La Jueza María Romilda Servini de Cubría ha dictado una orden de busca y captura contra cuatro antiguos miembros de las fuerzas de seguridad españolas supuestamente involucrados en delitos de represión que habrían sido cometidos entre las décadas de 1930 a 1970, o sea durante el franquismo.
Personalmente, tal vez por mi confesada ignorancia jurídica, me resulta llamativa esta decisión en base a diversas consideraciones.
En principio, no termino de comprender el fundamento del giro doctrinario de 180º que aparentemente hizo el derecho criminal por cuanto, desde su génesis, esta ciencia se basó en el hecho de que un delito sólo existía a partir del momento en que fuese "tipificado" esto es que una norma legal le diera sustento, lo definiera, le incorpore modos necesarios o posibles de comisión, atenuantes y agravantes, carácter doloso o culposo del autor y finalmente graduara la pena que correspondiera a la conducta típica descripta.

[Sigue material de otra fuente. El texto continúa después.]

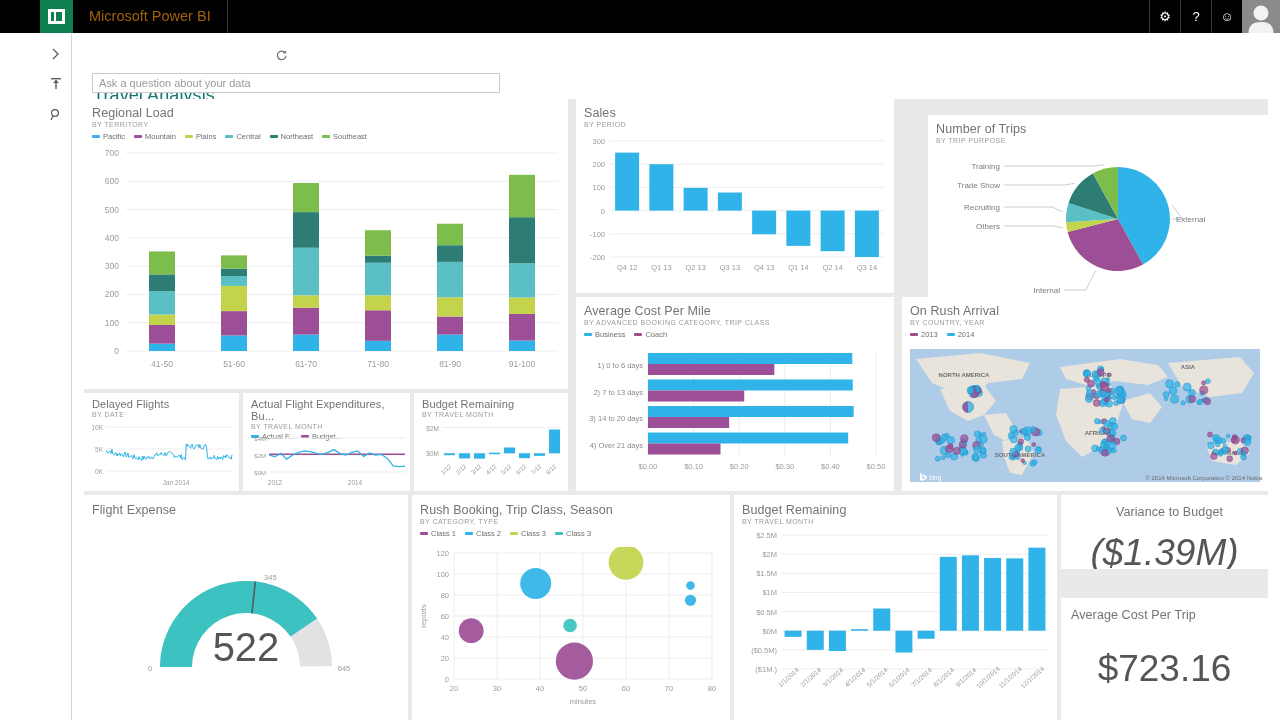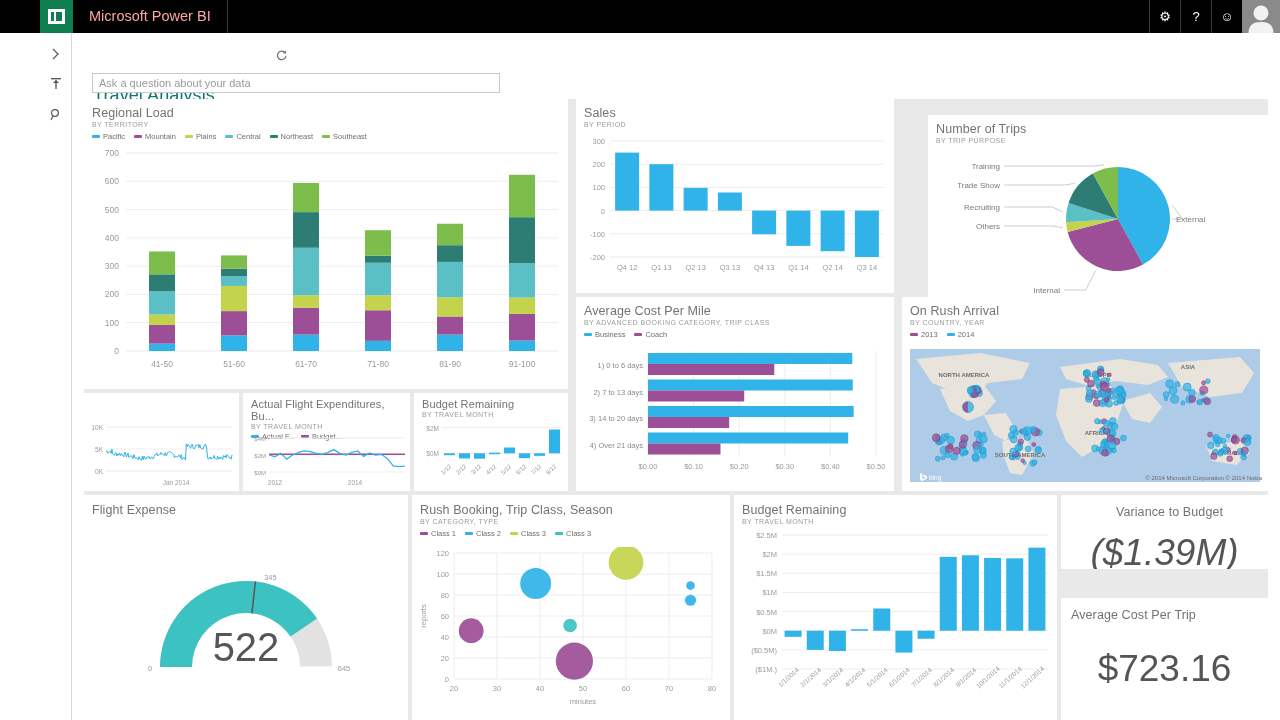--- a/index.html
+++ b/index.html
@@ -24,21 +24,21 @@
   }
   .logo-glyph:before {
     content: ""; position: absolute; left: 3px; top: 3px;
     width: 3px; height: 9px; background: #0f7f4f;
   }
   .logo-glyph:after {
     content: ""; position: absolute; left: 8px; top: 3px;
     width: 6px; height: 9px; background: #0f7f4f;
   }
   .brand {
-    color: #fca5a5; font-size: 14.5px; font-weight: 400;
+    color: #a16207; font-size: 14.5px; font-weight: 400;
     padding: 0 16px 0 16px; line-height: 33px;
     border-right: 1px solid #3a3a3a; height: 33px;
   }
   .topbar-right { margin-left: auto; display: flex; height: 33px; align-items: stretch; }
   .tb-icon {
     width: 31px; height: 33px; color: #ffffff; font-size: 13px;
     display: flex; align-items: center; justify-content: center;
     border-left: 1px solid #3a3a3a; cursor: pointer;
   }
   .avatar-box {
@@ -346,20 +346,24 @@
           <rect x="72" y="59" width="205.656" height="11" fill="#2fb3e8"></rect>
           <rect x="72" y="70" width="81.168" height="11" fill="#9c4e96"></rect>
           <text x="67" y="74" font-size="7.5" fill="#8a8a8a" text-anchor="end" font-family="&quot;Liberation Sans&quot;, sans-serif">3) 14 to 20 days</text>
           <rect x="72" y="85.5" width="200.18399999999997" height="11" fill="#2fb3e8"></rect>
           <rect x="72" y="96.5" width="72.50400000000002" height="11" fill="#9c4e96"></rect>
           <text x="67" y="100.5" font-size="7.5" fill="#8a8a8a" text-anchor="end" font-family="&quot;Liberation Sans&quot;, sans-serif">4) Over 21 days</text>
         </svg>
     </div>
 
     <div class="tile" style="left:0px; top:294px; width:155px; height:98px;">
+      <div class="t-head" style="padding-top:5px;">
+        <div class="t-title" style="font-size:11px;">Delayed Flights</div>
+        <div class="t-sub">BY DATE</div>
+      </div>
       <svg id="svg-delayed" width="155" height="72" style="position:absolute;left:0;top:26px;">
           <line x1="22" y1="52" x2="148" y2="52" stroke="#ededed" stroke-width="1"></line>
           <text x="19" y="55" font-size="6.5" fill="#9b9b9b" text-anchor="end" font-family="&quot;Liberation Sans&quot;, sans-serif">0K</text>
           <line x1="22" y1="30" x2="148" y2="30" stroke="#ededed" stroke-width="1"></line>
           <text x="19" y="33" font-size="6.5" fill="#9b9b9b" text-anchor="end" font-family="&quot;Liberation Sans&quot;, sans-serif">5K</text>
           <line x1="22" y1="8" x2="148" y2="8" stroke="#ededed" stroke-width="1"></line>
           <text x="19" y="11" font-size="6.5" fill="#9b9b9b" text-anchor="end" font-family="&quot;Liberation Sans&quot;, sans-serif">10K</text>
           <path d="M22.0 32.3 L22.8 31.9 L23.7 34.2 L24.5 33.6 L25.4 32.5 L26.2 32.2 L27.1 34.4 L27.9 30.2 L28.8 34.9 L29.6 35.7 L30.5 36.2 L31.3 33.5 L32.1 34.1 L33.0 37.1 L33.8 34.8 L34.7 36.2 L35.5 34.0 L36.4 36.8 L37.2 34.7 L38.1 35.2 L38.9 37.0 L39.8 37.8 L40.6 33.3 L41.4 33.3 L42.3 38.0 L43.1 36.6 L44.0 34.1 L44.8 38.4 L45.7 37.4 L46.5 37.0 L47.4 36.6 L48.2 38.9 L49.1 39.7 L49.9 35.6 L50.8 38.6 L51.6 39.9 L52.4 38.5 L53.3 39.7 L54.1 40.8 L55.0 37.6 L55.8 39.9 L56.7 40.0 L57.5 41.5 L58.4 37.0 L59.2 40.6 L60.1 37.1 L60.9 39.2 L61.7 40.4 L62.6 38.3 L63.4 39.2 L64.3 37.1 L65.1 37.5 L66.0 40.0 L66.8 39.3 L67.7 37.9 L68.5 39.6 L69.4 39.6 L70.2 37.4 L71.0 35.7 L71.9 35.7 L72.7 33.8 L73.6 36.9 L74.4 36.1 L75.3 35.6 L76.1 35.7 L77.0 33.5 L77.8 35.4 L78.7 35.3 L79.5 36.2 L80.3 36.3 L81.2 33.6 L82.0 36.8 L82.9 36.1 L83.7 33.5 L84.6 33.1 L85.4 32.6 L86.3 33.0 L87.1 33.5 L88.0 34.2 L88.8 35.0 L89.7 35.6 L90.5 38.6 L91.3 37.3 L92.2 37.3 L93.0 38.3 L93.9 37.6 L94.7 36.3 L95.6 36.3 L96.4 39.0 L97.3 35.6 L98.1 40.8 L99.0 39.2 L99.8 38.2 L100.6 39.1 L101.5 41.1 L102.3 24.8 L103.2 27.6 L104.0 25.4 L104.9 26.9 L105.7 27.5 L106.6 29.3 L107.4 25.8 L108.3 25.3 L109.1 28.6 L109.9 29.9 L110.8 29.2 L111.6 26.3 L112.5 26.3 L113.3 26.5 L114.2 25.4 L115.0 28.8 L115.9 25.6 L116.7 29.1 L117.6 29.8 L118.4 29.6 L119.2 29.9 L120.1 27.2 L120.9 25.6 L121.8 25.5 L122.6 29.2 L123.5 38.0 L124.3 40.3 L125.2 39.1 L126.0 38.0 L126.9 40.2 L127.7 38.7 L128.6 39.3 L129.4 39.0 L130.2 36.4 L131.1 39.8 L131.9 39.7 L132.8 40.6 L133.6 37.3 L134.5 40.1 L135.3 38.4 L136.2 40.0 L137.0 38.0 L137.9 38.4 L138.7 40.5 L139.5 36.6 L140.4 38.2 L141.2 36.7 L142.1 38.8 L142.9 35.6 L143.8 36.8 L144.6 37.2 L145.5 39.1 L146.3 38.7 L147.2 40.2 L148.0 35.9 " stroke="#2fb3e8" stroke-width="1" fill="none"></path>
           <text x="92" y="66" font-size="6.5" fill="#9b9b9b" text-anchor="middle" font-family="&quot;Liberation Sans&quot;, sans-serif">Jan 2014</text>
         </svg>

Es decir que hasta tanto esta tipificación no adquiera el carácter de ley, tal delito no existe y nadie puede ser acusado por una conducta que una ley no describa.
Esa era piedra basal del derecho criminal: Nullum crime, nulla poena sine praevia lege.
Este principio admitía sin embargo una única excepción. La ley penal se podría aplicar en forma retroactiva si resultara favorable al acusado. Es decir, por ejemplo, que si al momento de comisión de un delito éste se condenaba con una pena determinada y durante el proceso y antes de ser condenado se dictaba una ley que modificaba la pena disminuyendo su rigor, la condena ya no podría basarse en la norma primigenia, debía aplicarse retroactivamente la más benigna.